** Opening Data section block **
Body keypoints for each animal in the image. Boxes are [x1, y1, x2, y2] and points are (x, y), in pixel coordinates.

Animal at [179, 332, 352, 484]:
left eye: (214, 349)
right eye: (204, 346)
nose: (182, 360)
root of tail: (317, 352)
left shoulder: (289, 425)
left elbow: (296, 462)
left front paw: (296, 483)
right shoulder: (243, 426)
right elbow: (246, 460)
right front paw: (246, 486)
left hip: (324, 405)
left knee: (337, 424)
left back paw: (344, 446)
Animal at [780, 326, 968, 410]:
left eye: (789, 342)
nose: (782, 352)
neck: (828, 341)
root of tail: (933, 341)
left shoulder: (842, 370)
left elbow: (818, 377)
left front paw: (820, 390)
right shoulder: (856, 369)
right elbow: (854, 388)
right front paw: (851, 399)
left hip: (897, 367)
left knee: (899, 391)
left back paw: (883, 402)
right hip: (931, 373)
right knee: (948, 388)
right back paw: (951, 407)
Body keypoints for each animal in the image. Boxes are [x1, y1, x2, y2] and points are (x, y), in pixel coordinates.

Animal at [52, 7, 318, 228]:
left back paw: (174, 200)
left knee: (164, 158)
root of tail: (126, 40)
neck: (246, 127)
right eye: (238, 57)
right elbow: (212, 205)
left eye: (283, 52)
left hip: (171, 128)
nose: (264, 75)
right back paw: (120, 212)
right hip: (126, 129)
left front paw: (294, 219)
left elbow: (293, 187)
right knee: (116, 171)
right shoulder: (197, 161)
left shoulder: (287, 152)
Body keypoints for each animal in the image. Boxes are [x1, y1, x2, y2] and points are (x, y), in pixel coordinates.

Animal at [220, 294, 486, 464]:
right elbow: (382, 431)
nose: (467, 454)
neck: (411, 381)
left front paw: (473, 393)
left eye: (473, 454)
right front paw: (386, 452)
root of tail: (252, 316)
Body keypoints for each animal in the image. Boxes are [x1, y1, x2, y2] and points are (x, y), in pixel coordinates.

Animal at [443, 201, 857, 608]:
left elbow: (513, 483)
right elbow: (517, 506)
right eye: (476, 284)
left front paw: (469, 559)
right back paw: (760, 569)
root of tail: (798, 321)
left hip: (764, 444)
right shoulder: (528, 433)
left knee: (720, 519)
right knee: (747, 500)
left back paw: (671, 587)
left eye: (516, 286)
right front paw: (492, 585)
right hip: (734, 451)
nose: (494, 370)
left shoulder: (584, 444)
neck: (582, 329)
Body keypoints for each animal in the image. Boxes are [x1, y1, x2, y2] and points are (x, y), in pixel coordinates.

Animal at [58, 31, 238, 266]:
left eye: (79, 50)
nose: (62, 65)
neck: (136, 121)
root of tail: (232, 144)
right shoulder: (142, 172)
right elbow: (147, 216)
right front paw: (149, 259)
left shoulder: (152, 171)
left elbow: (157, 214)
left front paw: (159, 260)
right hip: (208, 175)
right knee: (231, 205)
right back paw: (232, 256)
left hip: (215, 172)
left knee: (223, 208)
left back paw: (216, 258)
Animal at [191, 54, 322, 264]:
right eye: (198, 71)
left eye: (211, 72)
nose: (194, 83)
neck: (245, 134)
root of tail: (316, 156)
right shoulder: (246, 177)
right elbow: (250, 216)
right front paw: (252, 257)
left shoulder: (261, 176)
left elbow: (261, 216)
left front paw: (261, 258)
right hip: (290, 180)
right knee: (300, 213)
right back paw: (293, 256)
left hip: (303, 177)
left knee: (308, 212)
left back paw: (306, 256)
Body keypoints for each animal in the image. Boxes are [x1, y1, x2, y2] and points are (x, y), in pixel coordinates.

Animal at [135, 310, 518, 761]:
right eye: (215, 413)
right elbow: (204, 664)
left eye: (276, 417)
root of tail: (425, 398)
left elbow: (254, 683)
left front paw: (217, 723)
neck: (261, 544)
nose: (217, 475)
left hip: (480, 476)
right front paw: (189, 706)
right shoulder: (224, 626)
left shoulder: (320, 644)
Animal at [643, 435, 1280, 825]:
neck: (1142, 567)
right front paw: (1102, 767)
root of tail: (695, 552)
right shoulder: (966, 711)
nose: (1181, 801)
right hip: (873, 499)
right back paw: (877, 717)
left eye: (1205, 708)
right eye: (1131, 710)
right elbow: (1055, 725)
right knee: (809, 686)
** Closing Data section block **
** Opening Data section block **
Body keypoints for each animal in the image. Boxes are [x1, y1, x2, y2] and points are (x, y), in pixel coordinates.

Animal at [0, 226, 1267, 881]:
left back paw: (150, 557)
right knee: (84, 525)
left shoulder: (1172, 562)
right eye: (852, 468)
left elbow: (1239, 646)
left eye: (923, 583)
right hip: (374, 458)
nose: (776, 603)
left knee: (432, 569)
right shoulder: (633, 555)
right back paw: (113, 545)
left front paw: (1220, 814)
** Closing Data section block **
What to do
Copy out every line in the listing where the word "nose" appears.

Output for this exercise
nose: (182, 360)
nose: (782, 352)
nose: (264, 75)
nose: (467, 454)
nose: (494, 370)
nose: (62, 65)
nose: (194, 83)
nose: (217, 475)
nose: (1181, 801)
nose: (776, 603)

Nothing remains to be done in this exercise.